[Stored items from a collection]

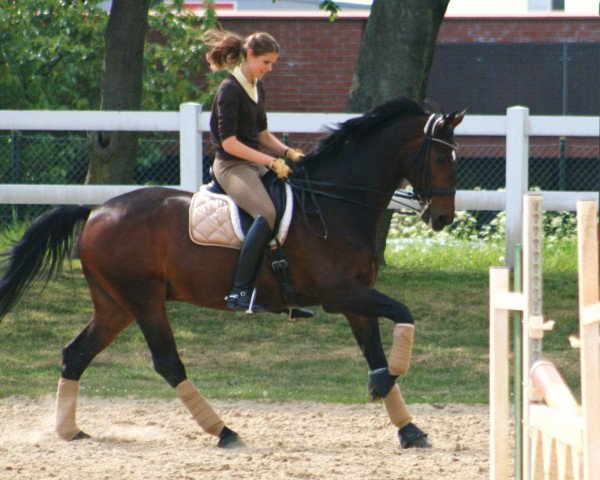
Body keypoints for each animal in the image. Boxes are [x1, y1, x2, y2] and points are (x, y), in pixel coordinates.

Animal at [0, 97, 464, 450]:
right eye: (442, 156)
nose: (442, 218)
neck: (336, 202)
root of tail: (97, 209)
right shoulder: (340, 293)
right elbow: (404, 314)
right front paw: (391, 380)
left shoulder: (357, 297)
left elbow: (376, 352)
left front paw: (407, 425)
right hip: (144, 301)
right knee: (168, 363)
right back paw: (223, 431)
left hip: (116, 306)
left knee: (76, 354)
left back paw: (68, 431)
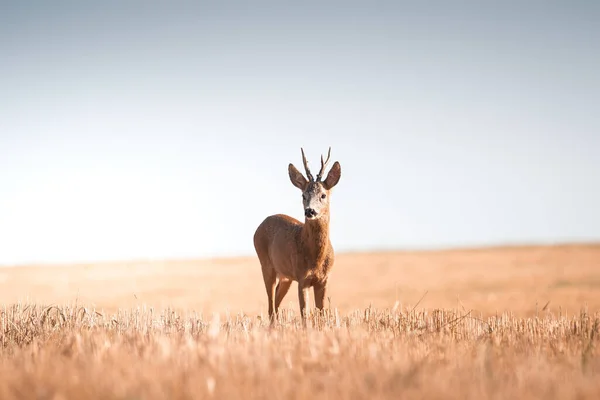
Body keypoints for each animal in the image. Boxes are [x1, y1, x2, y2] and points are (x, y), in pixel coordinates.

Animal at [251, 148, 340, 324]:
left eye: (323, 195)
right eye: (303, 195)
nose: (310, 211)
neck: (316, 259)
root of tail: (260, 226)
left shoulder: (324, 280)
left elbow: (322, 313)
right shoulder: (302, 278)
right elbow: (305, 315)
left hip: (286, 277)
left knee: (276, 302)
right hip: (266, 265)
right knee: (271, 305)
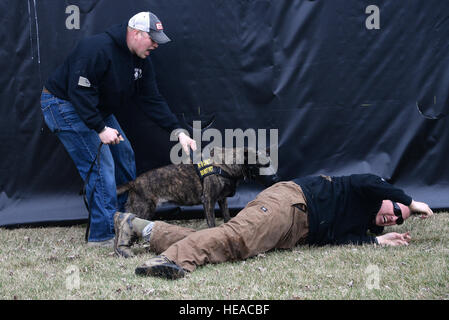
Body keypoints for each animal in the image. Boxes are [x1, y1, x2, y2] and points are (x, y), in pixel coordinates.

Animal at [114, 148, 280, 228]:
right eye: (264, 164)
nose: (276, 178)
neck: (224, 165)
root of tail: (134, 182)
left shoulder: (222, 200)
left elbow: (227, 216)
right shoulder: (208, 200)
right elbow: (211, 222)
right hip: (144, 210)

-- What is being asked --
Set down every entry exactly; omit the pictures.

-- Response to the exercise --
Body keypoints for each animal in the image. Boxes are [x1, y1, x2, y2] and points are (x, y), in pixel coordinates.

Animal at [0, 97, 464, 450]:
right eye: (442, 156)
nose: (442, 218)
neck: (336, 202)
root of tail: (97, 209)
right shoulder: (340, 293)
right elbow: (404, 314)
right front paw: (391, 380)
left shoulder: (357, 297)
left elbow: (376, 352)
left front paw: (407, 425)
right hip: (144, 301)
right knee: (168, 363)
right back paw: (223, 431)
left hip: (116, 306)
left knee: (76, 354)
left back paw: (68, 431)
Body keypoints for each animal in the image. Boxes are [x1, y1, x2, y2] and points are (x, y), in pixel coordinates.

Animal at [251, 148, 340, 324]:
left eye: (323, 195)
right eye: (303, 195)
nose: (310, 211)
neck: (316, 259)
root of tail: (260, 226)
left shoulder: (324, 280)
left elbow: (322, 313)
right shoulder: (302, 278)
right elbow: (305, 315)
left hip: (286, 277)
left knee: (276, 302)
right hip: (266, 265)
right knee: (271, 305)
Body keypoints for each animal in the image. Boxes are [x1, y1, x2, y2] and points are (x, y), in pixel coordinates.

Animal at [114, 148, 280, 228]:
right eye: (264, 164)
nose: (276, 178)
neck: (224, 165)
root of tail: (134, 182)
left shoulder: (222, 200)
left elbow: (227, 216)
right shoulder: (208, 200)
right elbow: (211, 222)
right hip: (144, 210)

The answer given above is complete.